# Manure/Compost spreader plans ??



## Clifford B. (Nov 20, 2019)

Hey all; I've been searchin fer plans to build one with no success.
Anyone out there have a set of plans ?
I could and probably will have to scratch build it but plans take some of the guess work out of it
and any mods I may need personally are easier in the long run. 
Thanks fellas.....................


----------



## Groo (Jan 17, 2020)

probably easier to fix an old one than to build one from scatch


----------



## Clifford B. (Nov 20, 2019)

Finding one around here is an exercise in futility, and when you do find one the price is moronically high
for a unit not even worthy of the scrap yard.


----------



## Groo (Jan 17, 2020)

Manure Spreaders - mini and compact ground driven manure spreaders by CMI made in the USA.

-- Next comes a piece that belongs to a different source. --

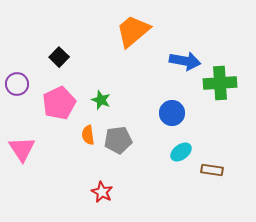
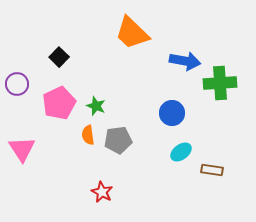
orange trapezoid: moved 1 px left, 2 px down; rotated 96 degrees counterclockwise
green star: moved 5 px left, 6 px down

Manure spreaders factory direct. Compact manure spreaders, small ground models by CMI Horse Stalls and Equipment.



countrymanufacturing.com




looks like $3k for a small tractor sized one. I would think by the time you you one off buy things and overbuy since you are better off overbuilding a 1 off, you would probably be close to the purchase price into building one.


----------



## marc_hanna (Apr 10, 2017)

How about a standard hay wagon with a couple of young bucks with shovels?


----------



## Clifford B. (Nov 20, 2019)

Grand kids and nephews are all growed up, so that's a no go anymore.
I can damn sure build one a *lot* cheaper than buyin one.............


----------